GM plant closings, layoffs indicate a cooling U.S. economy
General Motors' decision to close five plants and lay off tens of thousands of workers in the U.S. and Canada is another warning sign for the mainly healthy U.S. economy. GM's bid to cut $6 billion in yearly costs and focus on making larger SUVs instead of sedans signal that the largest U.S. automaker is taking steps to gird itself before an economic downturn forces its hand.
"We recognize the need to stay in front of changing market conditions," GM Chairman and CEO Mary Barra said in a statement announcing the reductions.
This gearing up for what GM sees ahead is an indication that the long-running U.S. economic expansion is losing steam, and the trade war isn't helping.
Those changing market forces include declining U.S. vehicle sales (they peaked in 2016) and rising costs of raw materials due to U.S. tariffs on imported steel and aluminum. GM's main rival Ford, for one, has said it took a $1 billion hit due to the trade policies, and it plans to reduce its salaried workforce by the second quarter of 2019.
Tariffs hurting automakers
"It is becoming increasingly clear that the trade war with China is hurting manufacturers in both countries," Ian Shepherdson, chief economist at Pantheon Macroeconomics, wrote in a recent research note. "Large automakers like GM are facing the brunt of these tariffs," Gregory Daco, chief U.S. economist at Oxford Economics, told CBS MoneyWatch.
U.S. economic conditions are robust enough to curtail a slew of companies from following GM's lead, but some would still likely make cost-cutting moves in the months ahead, Daco said, "especially if you look out to 2019 and 2020."
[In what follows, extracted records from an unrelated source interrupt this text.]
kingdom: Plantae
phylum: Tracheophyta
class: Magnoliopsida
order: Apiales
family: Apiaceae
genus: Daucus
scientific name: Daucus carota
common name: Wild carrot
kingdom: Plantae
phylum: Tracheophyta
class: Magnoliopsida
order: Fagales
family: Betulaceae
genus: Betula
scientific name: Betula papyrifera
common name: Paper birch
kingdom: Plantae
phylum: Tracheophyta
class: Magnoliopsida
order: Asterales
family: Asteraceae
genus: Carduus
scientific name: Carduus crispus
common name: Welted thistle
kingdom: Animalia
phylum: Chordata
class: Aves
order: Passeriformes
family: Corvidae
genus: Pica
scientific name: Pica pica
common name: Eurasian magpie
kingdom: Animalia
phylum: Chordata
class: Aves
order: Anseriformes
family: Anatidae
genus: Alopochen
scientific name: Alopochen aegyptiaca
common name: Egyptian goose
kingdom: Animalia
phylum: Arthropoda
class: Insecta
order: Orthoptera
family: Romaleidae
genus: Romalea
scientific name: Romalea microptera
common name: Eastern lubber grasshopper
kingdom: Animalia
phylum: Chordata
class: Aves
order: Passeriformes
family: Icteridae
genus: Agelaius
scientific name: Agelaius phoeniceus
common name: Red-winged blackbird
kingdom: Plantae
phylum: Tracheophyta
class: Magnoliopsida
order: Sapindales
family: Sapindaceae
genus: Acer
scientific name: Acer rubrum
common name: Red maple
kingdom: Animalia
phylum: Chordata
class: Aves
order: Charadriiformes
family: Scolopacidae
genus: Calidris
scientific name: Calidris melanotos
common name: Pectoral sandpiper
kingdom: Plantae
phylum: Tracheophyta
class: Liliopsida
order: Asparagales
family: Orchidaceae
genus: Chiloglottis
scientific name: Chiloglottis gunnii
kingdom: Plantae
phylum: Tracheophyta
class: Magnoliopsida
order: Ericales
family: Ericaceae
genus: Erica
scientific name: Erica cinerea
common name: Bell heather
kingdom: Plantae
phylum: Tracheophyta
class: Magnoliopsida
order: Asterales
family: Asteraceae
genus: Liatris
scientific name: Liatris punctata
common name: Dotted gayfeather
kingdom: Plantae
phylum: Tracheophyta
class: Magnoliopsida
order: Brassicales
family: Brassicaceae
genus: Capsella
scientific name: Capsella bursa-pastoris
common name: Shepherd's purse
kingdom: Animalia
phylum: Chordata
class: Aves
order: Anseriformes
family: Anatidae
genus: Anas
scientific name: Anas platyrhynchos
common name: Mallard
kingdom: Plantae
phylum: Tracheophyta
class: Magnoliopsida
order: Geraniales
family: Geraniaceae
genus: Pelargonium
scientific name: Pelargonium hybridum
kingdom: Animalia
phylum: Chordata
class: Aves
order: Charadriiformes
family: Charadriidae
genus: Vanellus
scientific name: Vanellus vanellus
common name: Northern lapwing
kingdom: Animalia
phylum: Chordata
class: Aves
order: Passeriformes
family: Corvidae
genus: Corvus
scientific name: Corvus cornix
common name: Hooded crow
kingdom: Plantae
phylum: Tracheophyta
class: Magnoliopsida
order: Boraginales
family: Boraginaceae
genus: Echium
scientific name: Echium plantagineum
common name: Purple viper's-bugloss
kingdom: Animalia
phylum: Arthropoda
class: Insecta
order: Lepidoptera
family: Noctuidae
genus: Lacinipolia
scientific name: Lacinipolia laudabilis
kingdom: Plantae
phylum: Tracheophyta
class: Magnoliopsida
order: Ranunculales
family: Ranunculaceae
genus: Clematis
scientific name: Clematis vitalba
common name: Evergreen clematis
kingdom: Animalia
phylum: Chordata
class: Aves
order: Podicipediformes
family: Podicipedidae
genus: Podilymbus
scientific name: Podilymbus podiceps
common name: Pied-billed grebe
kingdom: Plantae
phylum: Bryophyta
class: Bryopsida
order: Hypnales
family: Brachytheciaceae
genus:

The closures are symbolic of broader developments in the U.S. economy, according to the economist. "Yes, we have strong fundamentals in the labor market and employment, a strong consumer spending environment, and the business environment remains strong," Daco said. "But uncertainty over trade policy -- and tariffs on steel and aluminum -- are weighing on sentiment and input costs."
Heavy metal
Caterpillar is among U.S. manufacturers to cite increased expenses from the trade war. The construction-equipment maker recently warned that manufacturing costs had risen due to higher material and freight prices. Consumer-goods giant Honeywell has also said it anticipates taking on hundreds of millions of dollars in new tariff-related costs.
In addition to uncertainty about tariffs, other headwinds for U.S. companies include increased borrowing costs as interest rates rise and moderating global demand. And while Washington and Beijing could be in for an extended trade war, the incoming Congress is less likely than its current membership to add further to the corporate tax cuts that have bolstered the economy.
Recent economic data has been generally strong, but it's also shedding light on trouble spots, such as higher mortgage rates crimping demand for housing. Weakness in that market is expected to spread to other rate-sensitive areas.
A report last week showed that the slowdown in orders for U.S. durable goods continued for a third consecutive month in October. "The drop in oil prices will soon begin to make things worse, pushing down [capital expenditures] in the sector," noted Pantheon's Shepherdson.
Given that manufacturing accounts for just 12 percent of U.S. GDP and 9 percent of payrolls, it would be "hard for the sector to depress the whole economy materially, though a sustained softening would take the edge off overall growth," he added.
Chain reactions
"The effects of these types of trade tensions actually filter through the broader economy," said Oxford's Daco, who noted that as goods affected by tariffs become more expensive, spending is curtailed and companies adopt a more cautious approach in planning for the future.
The U.S. economy expanded at an estimated 3.5 percent clip in the third quarter, after increasing 4.2 percent in the second. Fourth-quarter GDP growth is currently tracking at 2.5 percent, according to analysts at IHS Markit. Most economists expect the U.S. will slow in 2019, with Goldman Sachs projecting GDP growth will slip to a 2.5 percent pace in 2919 from 2.9 percent in 2018.
The International Monetary Fund now projects global growth at 3.7 percent for 2018 and 2019, 2 percentage points lower than its forecast in April.